The US Supreme Court has closed the judicial course, dealing a heavy blow to the agenda of President Joe Biden and rights defenders in general. If a year ago it was the repeal of the ruling that legalized abortion at the federal level, this week the rights of the LGTBI community and university students were on the table.
On Thursday, the country’s highest judicial body ended positive discrimination for racial issues in universities, a quota system based on the race of candidates that was intended to open the door to access to minorities such as African-Americans and Hispanics, with a historically much lower than white students at universities across the country.
The Supreme Court concluded that both Harvard and the University of North Carolina violated the Constitution by resorting to race as a factor in the admissions process, a conclusion drafted by Chief Justice John Roberts and supported by the five conservative justices of the organism. The three progressive magistrates opposed it.
“Many universities have wrongly concluded that the cornerstone of an individual’s identity is not the challenges overcome, the skills built, or the lessons learned, but the color of their skin. Our constitutional history does not tolerate that decision,” says one part of the sentence.
Trump called the decision “a great day for America.” Biden called it a “major disappointment.” “It wasn’t perfect, but there’s no doubt that it helped bridge new opportunities for those who, throughout history, have often been deprived of the chance to show how fast they can progress,” said Michelle Obama, the former first lady of the USA.
Affirmative action on racial grounds in universities was key during the movement for African American civil rights and the end of racial segregation in schools in the 1950s. Seven decades later, the disparity is still evident. In public universities in California such as UCLA or Berkeley, where positive discrimination does not exist, black students represent only 5% of the total student body.
It has also been the week of the end of the student debt forgiveness that Biden sponsored at the time of the pandemic. This cancellation of the debt in a country where studying Law, Architecture or Journalism can far exceed $200,000 for tuition alone, is the end of a program that was intended to forgive up to $20,000 per student. On Friday, Judge Roberts ruled that Biden needs the express consent of Congress to take such a step.

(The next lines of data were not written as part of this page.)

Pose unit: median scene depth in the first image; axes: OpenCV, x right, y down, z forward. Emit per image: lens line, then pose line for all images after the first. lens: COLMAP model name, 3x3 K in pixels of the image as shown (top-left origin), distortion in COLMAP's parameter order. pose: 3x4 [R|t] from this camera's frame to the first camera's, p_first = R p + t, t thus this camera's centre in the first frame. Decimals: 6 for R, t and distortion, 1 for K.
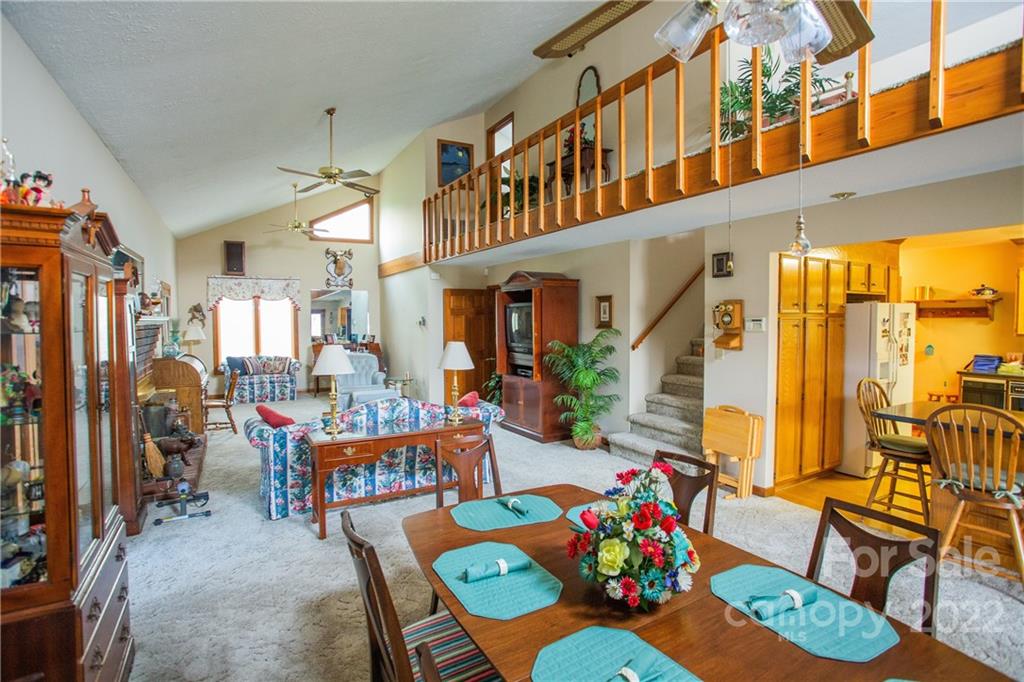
lens RADIAL K [[498.3, 0, 511.3], [0, 498.3, 336.4], [0, 0, 1]] dist [-0.072654, 0.030297]
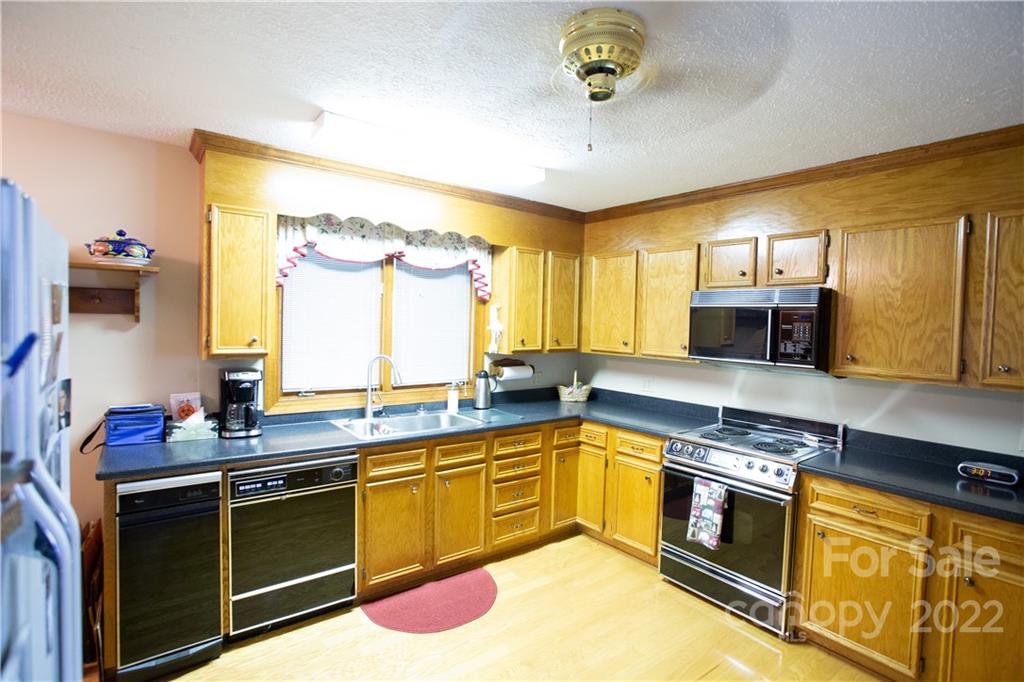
lens RADIAL K [[498.3, 0, 511.3], [0, 498.3, 336.4], [0, 0, 1]] dist [-0.072654, 0.030297]
pose [[-0.137755, -0.035022, 0.989847, 0.558859], [0.019980, 0.999073, 0.038129, -0.030670], [-0.990265, 0.025029, -0.136927, 0.753252]]
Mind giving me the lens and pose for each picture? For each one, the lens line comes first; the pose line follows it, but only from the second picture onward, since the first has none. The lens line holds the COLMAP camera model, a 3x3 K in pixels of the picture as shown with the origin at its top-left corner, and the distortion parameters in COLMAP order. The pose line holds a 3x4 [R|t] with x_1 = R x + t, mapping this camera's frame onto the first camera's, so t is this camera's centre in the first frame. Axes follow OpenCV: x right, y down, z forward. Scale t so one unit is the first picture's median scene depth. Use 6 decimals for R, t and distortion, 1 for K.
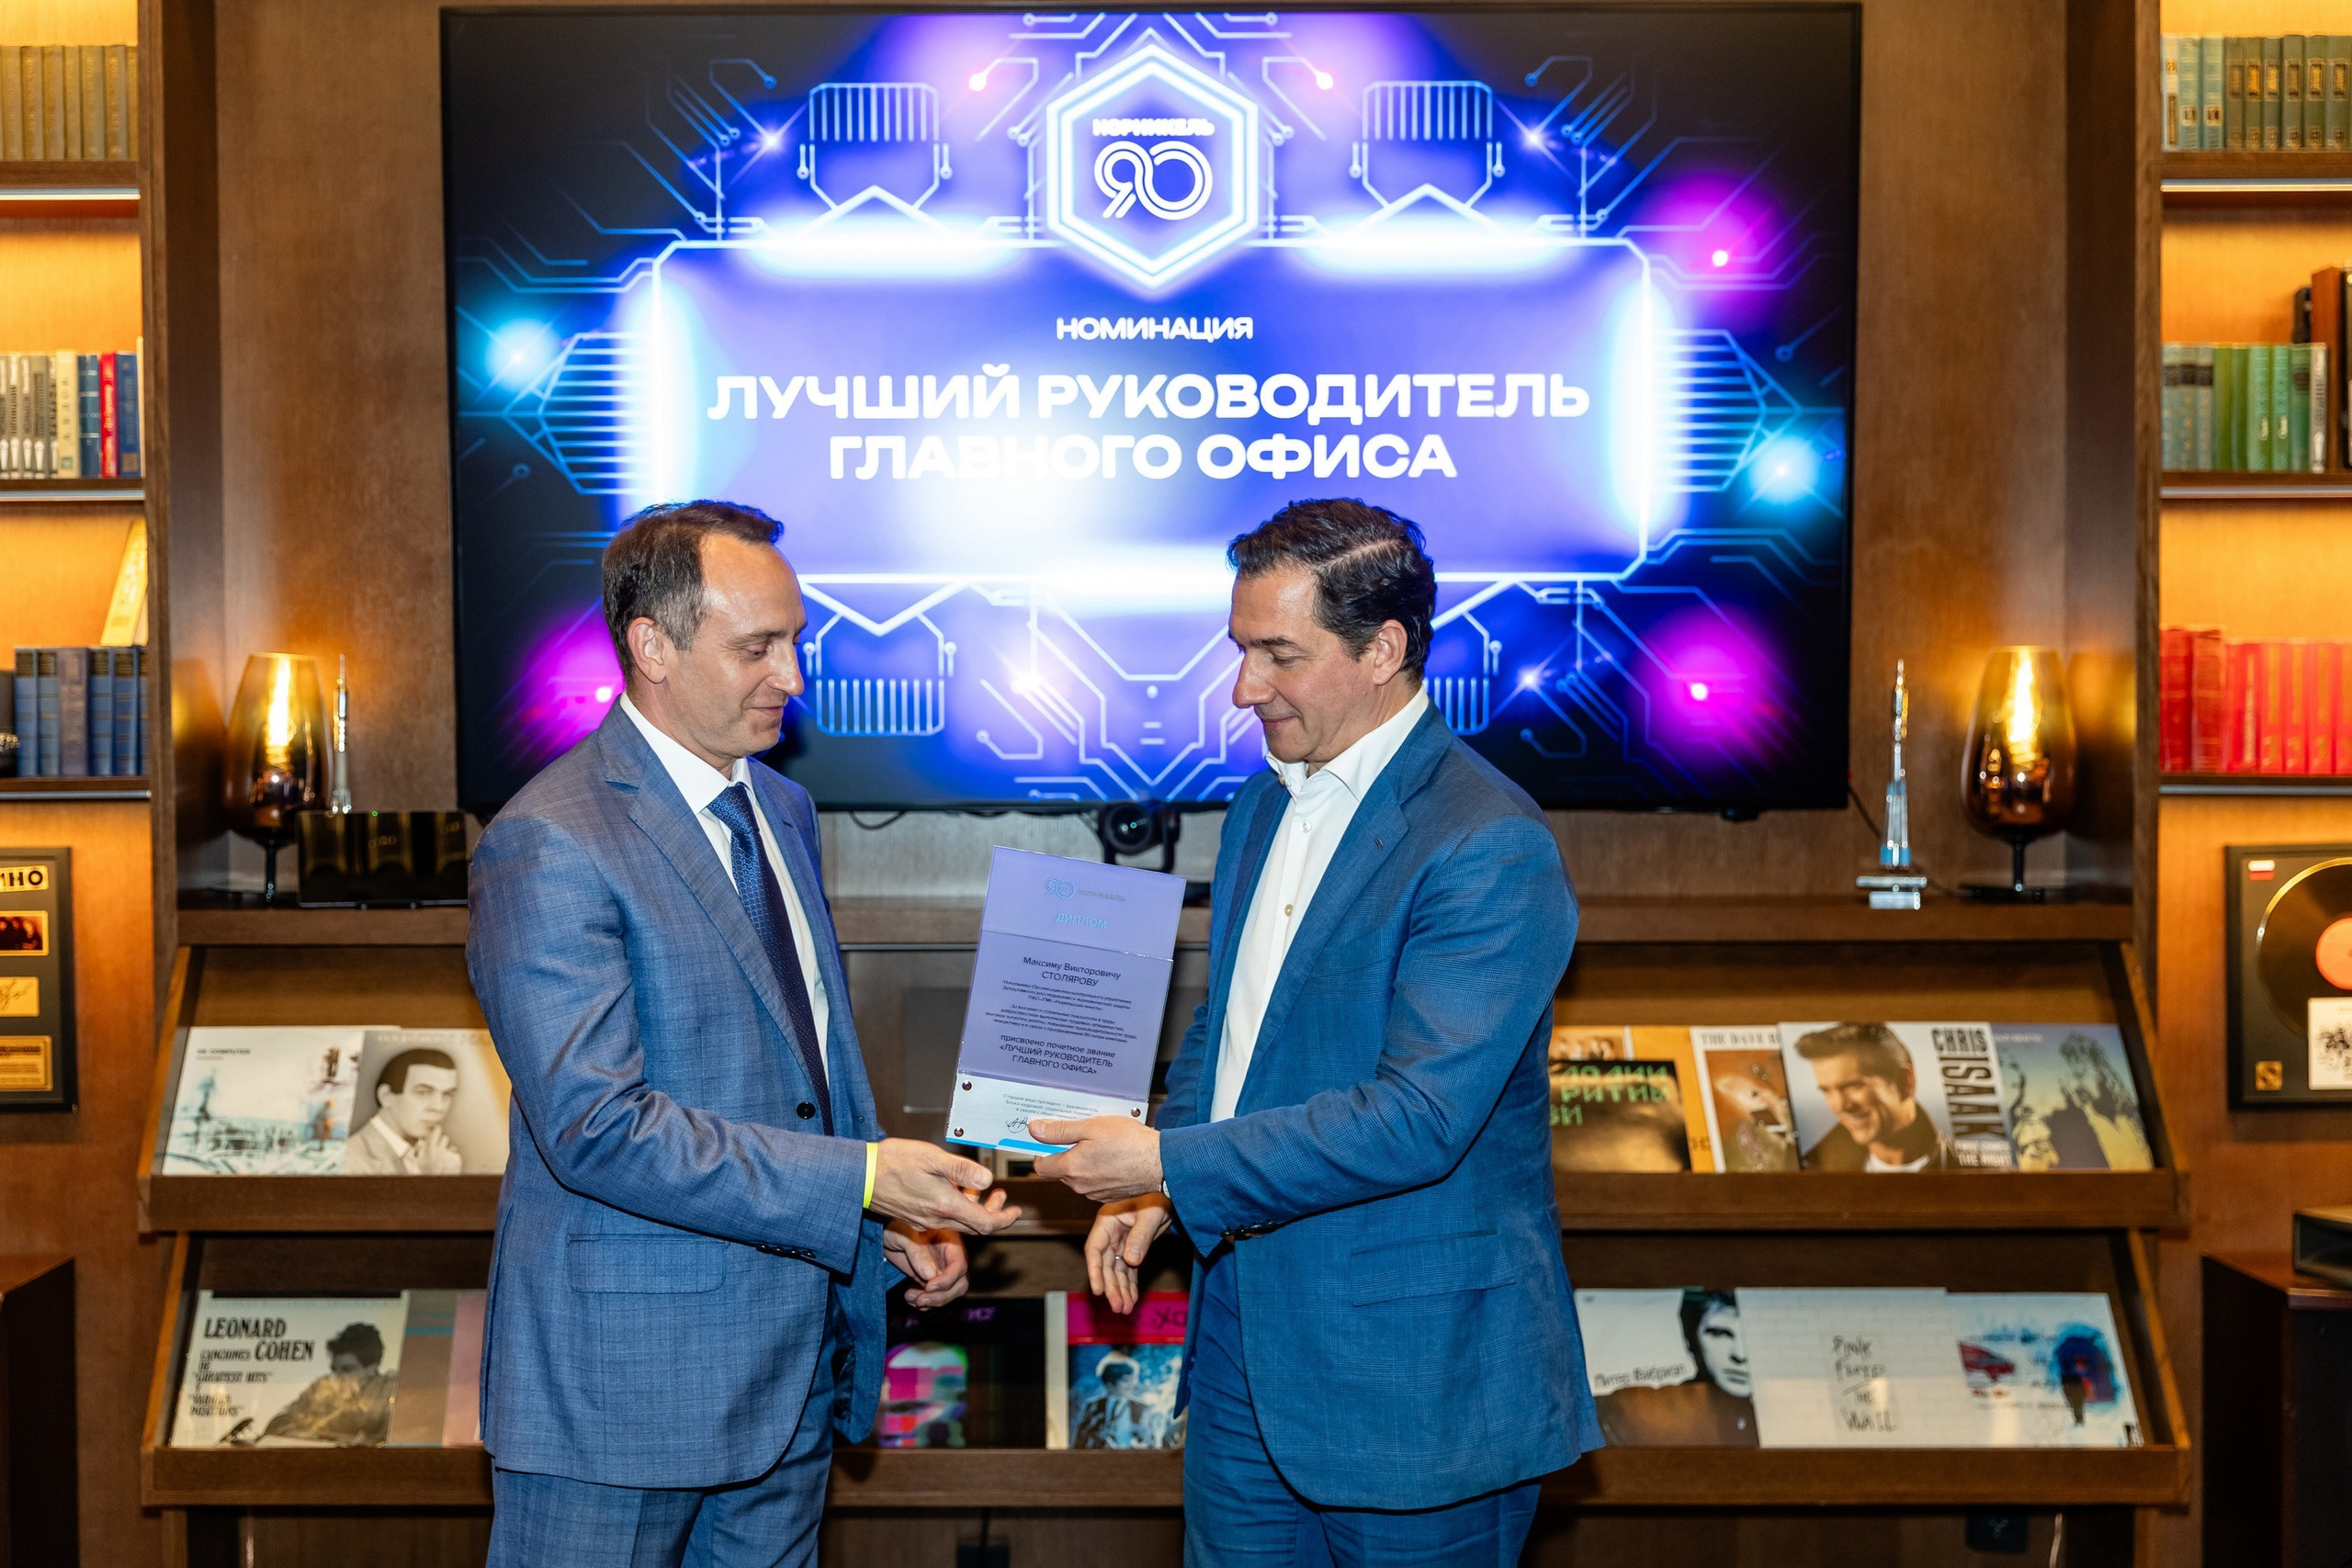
lens RADIAL K [[2860.2, 0, 1005.8], [0, 2860.2, 793.6], [0, 0, 1]] dist [0.011025, 0.000000]
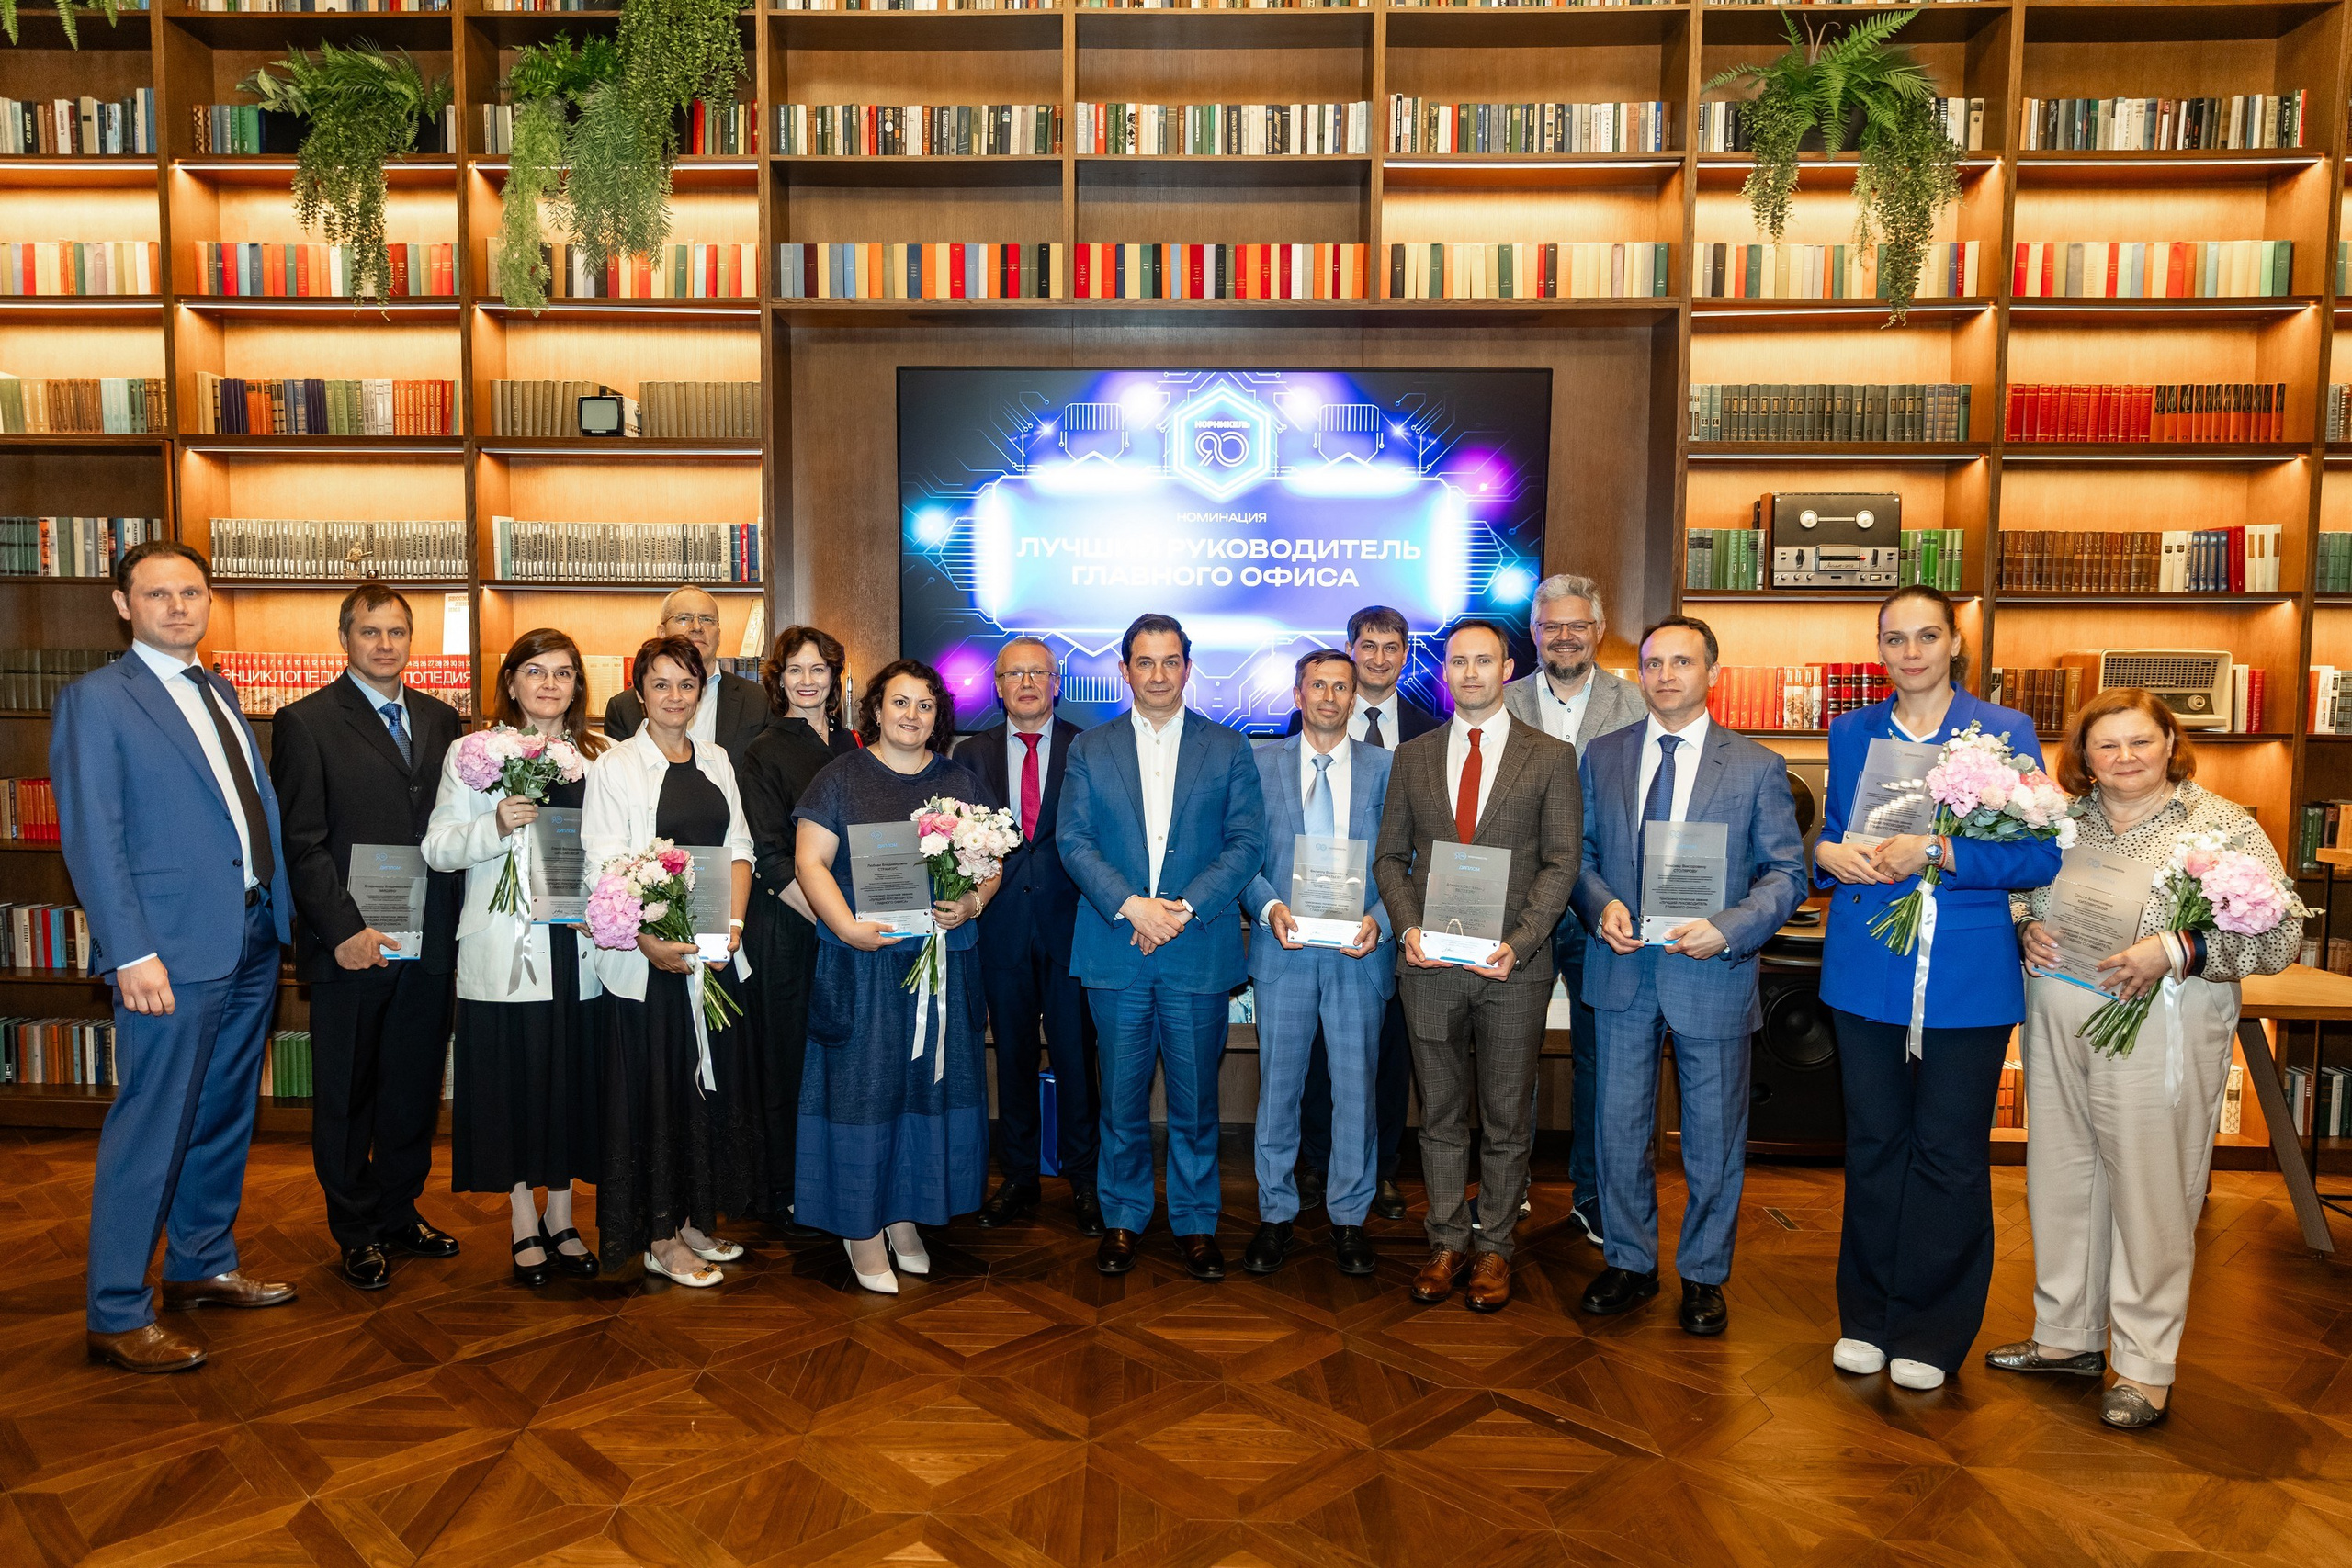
lens RADIAL K [[1627.4, 0, 1090.7], [0, 1627.4, 804.1], [0, 0, 1]] dist [0.023163, 0.002023]
pose [[0.999551, 0.014516, -0.026209, -0.012030], [-0.013267, 0.998796, 0.047219, -0.001440], [0.026863, -0.046850, 0.998541, -0.252738]]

In response to the court’s ruling, the president announced that his administration will seek another path to provide some student debt relief, which is based on a different law than the one to which the now-defunct student loan forgiveness program was tied.
The other decision of the Supreme that has raised blisters is the one related to the rights of the LGTBI community. The high court sided with a Christian graphic designer, Lorei Smith, who has refused to design websites for gay weddings. Judge Neil Gorsuch indicated that Smith’s refusal is protected by the First Amendment of the United States Constitution, which shields freedom of expression and religion.
The contrary argument came from the progressive Sonia Sotomayor, who pointed out that it is the first time in the court’s history that a company has been granted the constitutional right to “refuse to provide services to members of a social minority.”
Donald Trump did a remarkable job of perpetuating his legacy beyond his four-year term. In total, he nominated 234 justices at different levels of the US judicial system, three on the Supreme Court, consolidating a conservative majority that has made it a difficult week for Biden.
Supreme Court seats are for life and with the entry of Neil Gorsuch, Brett Kavanaugh and Amy Coney Barrett – all of them nominated by Trump – the balance has tilted decidedly towards the Republicans. The president also believes that it would be a mistake to try to increase the number of judges because it would generate an even bigger political battle. However, he believes that this Supreme “is not normal.”
The only victory this week for the progressives was in electoral matters. The Supreme Court halted Republican ambitions, which sought to change the way elections are conducted in the US. Conservative lawmakers in North Carolina sought to exercise absolute authority to draw electoral maps as they saw fit without judicial oversight, helping them win elections more easily.